By Russ and Tiña De Maris
If you’re still a fan of formaldehyde for your RV holding tanks, you may be in for disappointment. In California, the sale and use of the pungent potion as a holding tank chemical will be completely unlawful in 2022. That comes from the passage of Senate Bill 317, recently signed into law.
Who is responsible for the support of this law? Some might immediately think environmentalists, but in what may seem an oddity to some, the major support group for the new law is an RV park owners alliance, CampCalNow. With some RVers who genuinely love formaldehyde products in their black water tanks, you might wonder, why would campground owners support a ban? The reasoning was set out in a news release from the organization.

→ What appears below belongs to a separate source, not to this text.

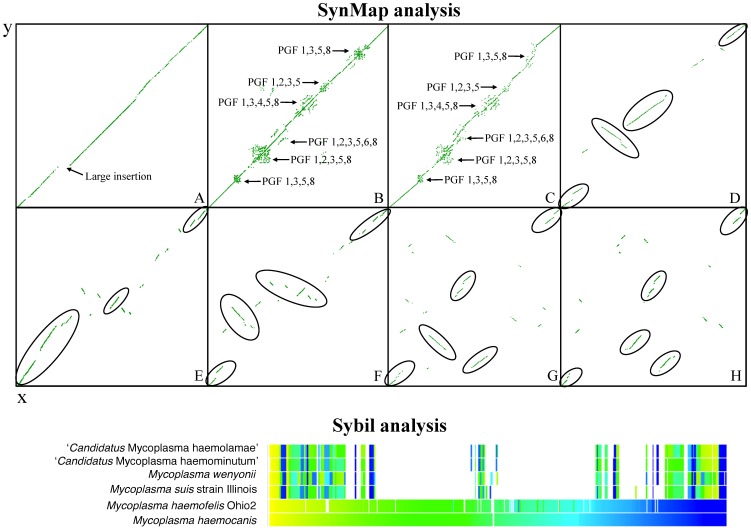
Syntenic maps of hemoplasma genomes.Plots were generated using comparative genomics suite CoGe SynMap and Sybil tool. In the SynMap analysis, each dot represents a matching gene pair. A) y-axis: M. suis Illinois, x-axis: M. suis KI3806; arrow indicates a 39,820 nt insertion in M. suis strain Illinois B) y-axis: M. haemofelis Langford1, x-axis: M. haemofelis Ohio2 C) M. haemocanis Illinois x-axis: M. haemofelis Ohio2 D) y-axis: ‘Candidatus M. haemominutum’ Birmingham1, x-axis: M. suis Illinois E) y-axis: ‘Candidatus M. haemolamae’ Purdue, x-axis: ‘Candidatus M. haemominutum’ Birmingham1 F) y-axis: ‘Candidatus M. haemolamae’ Purdue, x-axis: M. suis Illinois G) y-axis: M. wenyonii Massachussets, x-axis: ‘Candidatus M. haemominutum’ Birmingham1 H) y-axis: M. wenyonii Massachussets, x-axis: M. suis Illinois. Other comparisons, which show less conserved synteny, are not shown for simplicity. Arrows indicate expansion of paralog gene families (PGF) as numbered in M. haemofelis Ohio2 [11]. Circles indicate blocks of synteny. Sybil map used M. haemocanis as a reference genome. See Materials and Methods.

“This is a major victory not only for California campgrounds, but for the environment and for our groundwater supplies,” said Dyana Kelley, president of CampCalNow. “Our campground members were being held responsible for costly testing and penalties when groundwater was shown to have dangerous levels of chemicals from these products.”
While California features in the news in the “war on formaldehyde” other states will soon come into focus. The California group predicts that where California leads, others will follows, expecting that other RV park owner groups will likewise pursue legislation in their states. But why the fuss?
CampCalNow points out the danger of formaldehyde as a holding tank chemical is the adverse affect it has on septic systems. They point to information going back a couple of decades when the federal Environmental Protection Agency published these statements:
“When chemicals, such as formaldehyde, are added to septic systems they can cause bacteria in the system to die. When this happens, the septic system cannot treat waste effectively. Solids that are allowed to pass from the septic tank, due to inadequate or incomplete treatment, may clog the leach field. Furthermore, clogged systems may send inadequately treated sewage to the surface, threatening the health of people or pets who come into contact with it. Or it may percolate to groundwater, where the chemicals and untreated wastewater could contaminate nearby drinking water wells, rivers and streams.”
The California group isn’t suggesting that RVers give up the use of any holding tank treatments. They point to the use of tank treatments that use enzymes and beneficial bacteria which are reported to break up and consume the odor-causing matter in holding tanks.